- **Source passage**

*** Begin section ***

- Tax-Loss Harvested about 22k of losses in our taxable investing account during the last (brief) bear market. This not only allows us to deduct 3k of our ordinary income this year, but we can also carry those losses forward, allowing us to deduct 3k of our ordinary income for the next 5ish years.
- What we will do in 2019:
- Contribute to a Health Savings Account (HSA).
- Ensure dividend income is “qualified” by holding the share(s) at least 60 days within the 120 dividend distribution window.
- Don’t realize any capital gains (sell investment shares in a taxable account with a net gain). We were taking steps to merge our finances by consolidating our investment accounts, and I just didn’t think about the consequence of liquidating my taxable account to put it in a joint account at the time. I should’ve just held onto that taxable account for later in life, donated the shares to charity, etc.
- Continue Tax-Loss Harvest if the market takes a downturn and use our carryover losses to deduct 3k of our ordinary income.

*** End section ***

- **The data**
*** Begin section ***

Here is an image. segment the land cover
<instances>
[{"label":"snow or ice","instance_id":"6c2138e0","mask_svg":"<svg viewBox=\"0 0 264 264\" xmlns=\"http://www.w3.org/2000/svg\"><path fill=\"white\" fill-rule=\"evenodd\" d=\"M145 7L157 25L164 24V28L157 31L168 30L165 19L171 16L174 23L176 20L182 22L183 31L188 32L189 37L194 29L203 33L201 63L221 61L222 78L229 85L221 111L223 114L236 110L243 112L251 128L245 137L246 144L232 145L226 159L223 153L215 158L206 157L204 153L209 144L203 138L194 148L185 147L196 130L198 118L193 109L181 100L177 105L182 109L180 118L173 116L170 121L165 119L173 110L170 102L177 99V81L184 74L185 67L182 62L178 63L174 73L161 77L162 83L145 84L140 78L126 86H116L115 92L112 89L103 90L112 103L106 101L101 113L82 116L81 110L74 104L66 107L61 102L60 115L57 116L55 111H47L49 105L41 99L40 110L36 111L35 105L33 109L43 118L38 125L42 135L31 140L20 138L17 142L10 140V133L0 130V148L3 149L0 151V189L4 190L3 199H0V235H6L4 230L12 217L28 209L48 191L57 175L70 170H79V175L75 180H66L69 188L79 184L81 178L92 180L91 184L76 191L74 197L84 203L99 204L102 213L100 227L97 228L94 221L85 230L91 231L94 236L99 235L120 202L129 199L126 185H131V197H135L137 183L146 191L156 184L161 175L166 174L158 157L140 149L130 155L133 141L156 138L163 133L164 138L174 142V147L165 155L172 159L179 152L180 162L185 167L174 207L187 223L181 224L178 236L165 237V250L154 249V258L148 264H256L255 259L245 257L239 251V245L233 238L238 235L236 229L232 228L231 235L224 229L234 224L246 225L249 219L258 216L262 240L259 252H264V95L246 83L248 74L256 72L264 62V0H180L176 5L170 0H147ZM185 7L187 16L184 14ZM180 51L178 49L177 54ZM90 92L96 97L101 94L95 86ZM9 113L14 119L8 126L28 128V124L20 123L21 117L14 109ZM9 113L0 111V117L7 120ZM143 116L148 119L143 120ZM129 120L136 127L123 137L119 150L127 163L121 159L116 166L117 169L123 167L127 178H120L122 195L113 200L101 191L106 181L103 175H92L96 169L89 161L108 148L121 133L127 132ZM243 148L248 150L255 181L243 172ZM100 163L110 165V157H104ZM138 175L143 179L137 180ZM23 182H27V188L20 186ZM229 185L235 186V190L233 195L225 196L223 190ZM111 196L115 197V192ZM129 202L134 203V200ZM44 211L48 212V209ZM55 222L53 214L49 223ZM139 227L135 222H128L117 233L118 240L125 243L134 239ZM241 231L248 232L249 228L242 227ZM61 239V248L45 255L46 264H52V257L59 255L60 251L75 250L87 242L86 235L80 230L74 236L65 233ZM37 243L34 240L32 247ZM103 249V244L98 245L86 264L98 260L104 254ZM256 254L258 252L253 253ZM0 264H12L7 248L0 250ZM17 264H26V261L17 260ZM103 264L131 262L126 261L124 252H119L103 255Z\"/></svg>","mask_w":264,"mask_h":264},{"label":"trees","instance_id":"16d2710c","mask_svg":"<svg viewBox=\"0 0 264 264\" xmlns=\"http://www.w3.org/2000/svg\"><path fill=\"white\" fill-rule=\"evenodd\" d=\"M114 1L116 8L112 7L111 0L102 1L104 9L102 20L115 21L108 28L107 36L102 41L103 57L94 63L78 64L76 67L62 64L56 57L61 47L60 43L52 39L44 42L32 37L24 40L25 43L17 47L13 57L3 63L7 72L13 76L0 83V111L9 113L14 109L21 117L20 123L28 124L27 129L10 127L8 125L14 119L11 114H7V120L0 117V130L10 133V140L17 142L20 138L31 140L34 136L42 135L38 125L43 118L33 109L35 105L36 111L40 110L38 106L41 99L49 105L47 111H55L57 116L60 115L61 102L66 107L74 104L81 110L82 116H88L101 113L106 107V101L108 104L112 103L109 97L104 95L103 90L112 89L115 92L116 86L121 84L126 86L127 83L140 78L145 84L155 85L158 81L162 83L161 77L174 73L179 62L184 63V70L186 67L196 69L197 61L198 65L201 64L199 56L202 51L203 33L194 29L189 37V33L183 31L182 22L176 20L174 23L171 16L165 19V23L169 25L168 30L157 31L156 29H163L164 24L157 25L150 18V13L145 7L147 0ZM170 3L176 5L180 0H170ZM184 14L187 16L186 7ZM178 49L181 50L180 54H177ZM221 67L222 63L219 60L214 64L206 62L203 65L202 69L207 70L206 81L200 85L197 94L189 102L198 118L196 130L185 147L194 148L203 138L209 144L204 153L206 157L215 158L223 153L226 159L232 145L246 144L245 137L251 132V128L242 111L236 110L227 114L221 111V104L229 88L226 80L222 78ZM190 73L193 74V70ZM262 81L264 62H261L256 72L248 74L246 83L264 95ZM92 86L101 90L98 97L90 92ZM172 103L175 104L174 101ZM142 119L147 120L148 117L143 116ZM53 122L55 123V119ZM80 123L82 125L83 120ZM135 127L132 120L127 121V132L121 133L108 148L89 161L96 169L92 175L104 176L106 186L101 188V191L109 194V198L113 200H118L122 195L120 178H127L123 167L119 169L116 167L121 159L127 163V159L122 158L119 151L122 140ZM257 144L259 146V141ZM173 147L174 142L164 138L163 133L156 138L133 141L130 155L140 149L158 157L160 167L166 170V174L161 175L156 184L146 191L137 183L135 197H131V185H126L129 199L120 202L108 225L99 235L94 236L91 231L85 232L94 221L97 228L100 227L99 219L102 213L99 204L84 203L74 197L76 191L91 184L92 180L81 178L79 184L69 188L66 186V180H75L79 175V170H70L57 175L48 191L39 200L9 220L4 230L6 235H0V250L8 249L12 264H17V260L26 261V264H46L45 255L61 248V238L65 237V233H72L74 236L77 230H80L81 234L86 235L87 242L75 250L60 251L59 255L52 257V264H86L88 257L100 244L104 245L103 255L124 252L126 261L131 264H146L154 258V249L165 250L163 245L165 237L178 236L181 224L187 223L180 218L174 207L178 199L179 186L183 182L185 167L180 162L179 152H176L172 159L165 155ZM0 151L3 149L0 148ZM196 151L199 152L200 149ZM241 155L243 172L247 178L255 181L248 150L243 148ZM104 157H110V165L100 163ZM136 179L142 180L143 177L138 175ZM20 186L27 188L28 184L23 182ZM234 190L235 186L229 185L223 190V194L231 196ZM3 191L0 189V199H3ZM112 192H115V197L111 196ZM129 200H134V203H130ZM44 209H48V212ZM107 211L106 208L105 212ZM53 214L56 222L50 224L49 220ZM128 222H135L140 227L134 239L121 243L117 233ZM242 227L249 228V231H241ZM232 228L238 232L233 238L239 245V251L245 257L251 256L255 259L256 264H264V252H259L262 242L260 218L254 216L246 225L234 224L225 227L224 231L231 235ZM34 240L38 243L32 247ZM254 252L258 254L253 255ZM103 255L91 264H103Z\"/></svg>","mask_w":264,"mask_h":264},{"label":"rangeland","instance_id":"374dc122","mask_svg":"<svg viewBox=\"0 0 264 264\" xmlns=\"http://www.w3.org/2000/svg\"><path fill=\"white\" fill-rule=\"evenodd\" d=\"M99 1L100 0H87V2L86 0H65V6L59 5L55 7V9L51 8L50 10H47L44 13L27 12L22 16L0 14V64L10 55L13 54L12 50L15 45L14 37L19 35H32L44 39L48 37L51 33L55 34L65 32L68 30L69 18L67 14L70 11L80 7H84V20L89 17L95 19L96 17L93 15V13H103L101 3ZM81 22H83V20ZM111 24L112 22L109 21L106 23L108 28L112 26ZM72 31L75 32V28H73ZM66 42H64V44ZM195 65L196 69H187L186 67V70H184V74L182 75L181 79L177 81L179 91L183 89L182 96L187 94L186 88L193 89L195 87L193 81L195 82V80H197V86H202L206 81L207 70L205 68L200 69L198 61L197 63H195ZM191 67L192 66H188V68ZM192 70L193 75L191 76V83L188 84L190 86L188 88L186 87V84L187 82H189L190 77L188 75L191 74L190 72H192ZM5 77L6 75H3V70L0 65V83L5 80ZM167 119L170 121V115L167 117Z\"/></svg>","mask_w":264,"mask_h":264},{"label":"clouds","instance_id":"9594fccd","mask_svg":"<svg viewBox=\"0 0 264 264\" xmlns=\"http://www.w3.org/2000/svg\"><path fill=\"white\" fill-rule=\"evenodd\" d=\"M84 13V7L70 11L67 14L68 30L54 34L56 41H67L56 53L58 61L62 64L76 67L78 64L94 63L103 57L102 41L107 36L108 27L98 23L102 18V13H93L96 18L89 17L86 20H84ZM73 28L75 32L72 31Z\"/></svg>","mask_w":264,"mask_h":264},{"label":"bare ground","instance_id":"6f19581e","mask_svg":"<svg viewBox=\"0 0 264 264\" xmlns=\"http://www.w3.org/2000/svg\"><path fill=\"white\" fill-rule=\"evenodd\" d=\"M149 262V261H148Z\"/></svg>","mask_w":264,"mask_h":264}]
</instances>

*** End section ***

- **What this exercise asks**
[1] For each statement, say whether it agrees with the tax-planning text. Answer yes or no and quote the deciding words. (a) The harvested losses came to about 22k. (b) Shares must be held at least 90 days for dividend income to be qualified. (c) The 2019 plan includes contributing to a Health Savings Account.
[2] Go on with the tax-planning text from where it stops.
The listing has no connection to the tax-planning text.

- **Answers to the exercises**
[1]
(a) Yes: "Tax-Loss Harvested about 22k of losses"
(b) No: "holding the share(s) at least 60 days within the 120 dividend distribution window"
(c) Yes: "Contribute to a Health Savings Account (HSA)."

[2]
- Other deductions/credits I’ve used in the past:
- Deductions: State/local taxes, mortage/student loan Interest, PMI, charitable donations, flexible spending account contributed to a flexible spending account (FSA),
- Credits: Education Credits, Foreign Tax Credits
- Don’t be afraid to consult google or the library about all of the possible deductions/credits available to you. Taxes Made Simple has a few great chapters on many common credits/deductions that would apply to the average filer at some point.
- Social Security Wages: employEE and employeER pay 6.2% EACH
- Caps at $128,400 of wages earned.
- Medicare Wages: employEE and employER pay 1.45% EACH
- No cap. Increases to 2.35% EACH for wages earned beyond $200,000 ($250,000 filing jointly).
- Adjusted Gross Income (AGI): includes additional income not reported on your W2 and “above the line deductions”.
- Taxable Income: AGI minus allowances for exemptions and “below the line (standard or itemized) deductions”.
- Taxable Interest: usually earned via money held in bank accounts (checking, savings, CDs, etc.).
- Tax-Exempt Interest: interest earned that is exempt from federal and/or state taxes, usually from tax-exempt or municipal bonds.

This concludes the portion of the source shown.